OpenAI CEO Sam Altman said on Tuesday that he was “pretty wrong” about how fast artificial intelligence would hit the labor market, backing away from a warning he issued in June 2025 that entry-level roles were at serious risk.
Altman said he had expected more damage by now to entry-level white-collar jobs, but the layoffs and elimination he feared have not materialized at the pace he predicted. “I’m delighted to be wrong about this,” he said, adding that he had come to the view after trying to hand off his Slack and email replies to AI and then choosing to answer them himself.
“We really do care about our interactions with people,” Altman said. “This thing…is not something that I can imagine myself outsourcing to an AI anytime soon. It really updated me to thinking that the jobs picture is likely to be very different than we thought.” That shift matters because Altman was among the most prominent executives warning that AI would reshape work quickly, and his new tone is a retreat from the sharper public alarm that helped define the debate over automation this year.
Altman’s comments also narrow the gap with another major figure in the AI race. Anthropic CEO Dario Amodei had previously said AI could eliminate 50% of white-collar jobs, but he later argued that automation may expand the work people do instead. Earlier this month, Amodei said that if a system automates 90% of a job, then people may end up doing the remaining 10% — and that the 10% can grow until it becomes 100% of what people do and lifts productivity 10-times. The shift from warnings of mass disappearance to a more elastic view of work is notable because both companies are reportedly preparing to launch IPOs this year, each with an estimated valuation of $1 trillion.
That financial backdrop makes the change in tone harder to dismiss. A company chief who is trying to explain the limits of automation is also speaking for one of the most valuable private tech businesses in the world, and investors are watching the labor story as closely as the product story. The same is true for Anthropic, whose executives have also moved from stark forecasts to a more measured case that AI may change jobs more than erase them. Even the language is softening: a year ago, Altman said on the Uncapped podcast that a lot of jobs would go away, but on Tuesday he said he now sees more room for new work than he expected.

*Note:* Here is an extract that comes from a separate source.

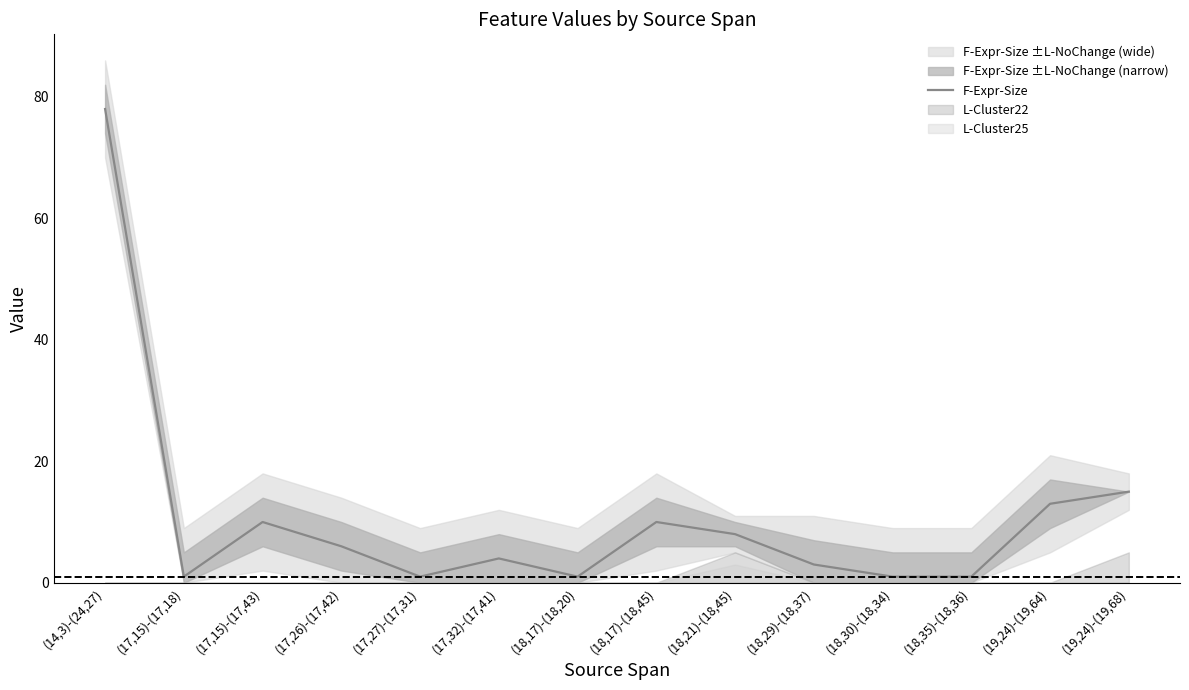

What position from the right is (18,29)-(18,37)?

5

Goldman Sachs CEO David Solomon offered the clearest counterweight to the panic. He said the United States has a long track record of creating new jobs in response to disruption and that he saw no reason to think that dynamic would stop now. Solomon said civilian U.S. employment has grown 145% since 1962, and he pointed to Goldman Sachs research showing that data center construction has added 200,000 jobs since 2022. The argument lands at a moment when the industry is still selling AI as both a productivity engine and a capital-heavy buildout that needs people as much as code.
For workers, the immediate question is not whether AI will change jobs — it already is — but whether the next wave will create as much as it destroys. Altman’s own answer suggests the industry’s loudest warnings are becoming less certain, even as the money, the valuations and the IPO plans keep rising.